◆ REQUIRED WORK: In the pool care guide, type out the passage from "Additionally, keep the" to "doesn't sound fun." word for word.

Ideally, a pool filter should always run, even throughout the night. But that isn't practically possible for everyone. So, you could opt for running the filter 12 to13 hours per day to keep the water circulating. Turn on the backwashing periodically to release the dirt out of the pool.

Additionally, keep the filter clean and in good condition to allow for a longer lifespan. If the filter is working well, there will be fewer incidences of clogging and breakage from pressure.

Water Chemistry

Test The Pool Water Chemistry

Testing Water & Cleaner

You may be wondering why it's necessary to spend time learning chemistry when all you want to do is relax in a pool! The thing is, the correct chemical balance in your pool is exactly what gives it the sparkling clean appearance. If the balance is off, there is a chance of algae overgrowth. And, we're sure you'd agree that swimming in a murky, algae-infested pool doesn't sound fun.

It's not necessary to test the pH frequently, but it's a good idea to test it if the pool has seen more visitors than usual. External factors like rain can also change the chemistry and might need additional cleaning after weeks of use.

Using A Strip Kit

Pool water strip kits are a quick and inexpensive way to determine the pH of the pool water. All you need to do is dip the thin paper strip in your pool and hold it still for a minute or so. Then take it out of the water and give it time to dry.

After a while, the strip will naturally take on one colour. Compare the results with the instruction guide and add alkaline agents if required. A result of 7.5 is ideal on the pH scale, which is neutral but slightly leaning towards alkaline.

Maintaining Your Pool

Whether the pool is old or new, maintaining it will allow you and your family to enjoy a clean place to beat the heat. And a bit of regular maintenance is totally worth it since the end result is satisfying, to say the least.

In fact, like many other pool owners, you might find yourself taking pride in and enjoying the rituals to keep the pool in good condition. So, we hope you found our guide useful and get a chance to apply the maintenance methods to your pool.

◆ EXERCISE DATA:
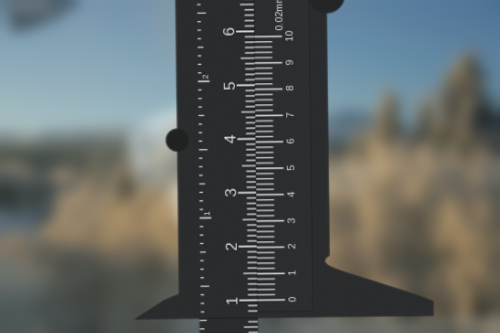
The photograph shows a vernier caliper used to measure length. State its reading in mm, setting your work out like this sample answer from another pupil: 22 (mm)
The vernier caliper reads 10.0 (mm)
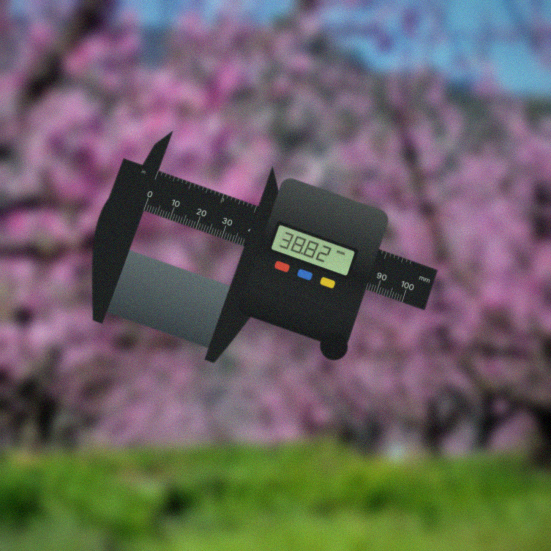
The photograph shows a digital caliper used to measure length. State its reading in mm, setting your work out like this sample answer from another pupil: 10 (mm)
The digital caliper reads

◆ RESPONSE TO THE TASK:
Additionally, keep the filter clean and in good condition to allow for a longer lifespan. If the filter is working well, there will be fewer incidences of clogging and breakage from pressure.

Water Chemistry

Test The Pool Water Chemistry

Testing Water & Cleaner

You may be wondering why it's necessary to spend time learning chemistry when all you want to do is relax in a pool! The thing is, the correct chemical balance in your pool is exactly what gives it the sparkling clean appearance. If the balance is off, there is a chance of algae overgrowth. And, we're sure you'd agree that swimming in a murky, algae-infested pool doesn't sound fun.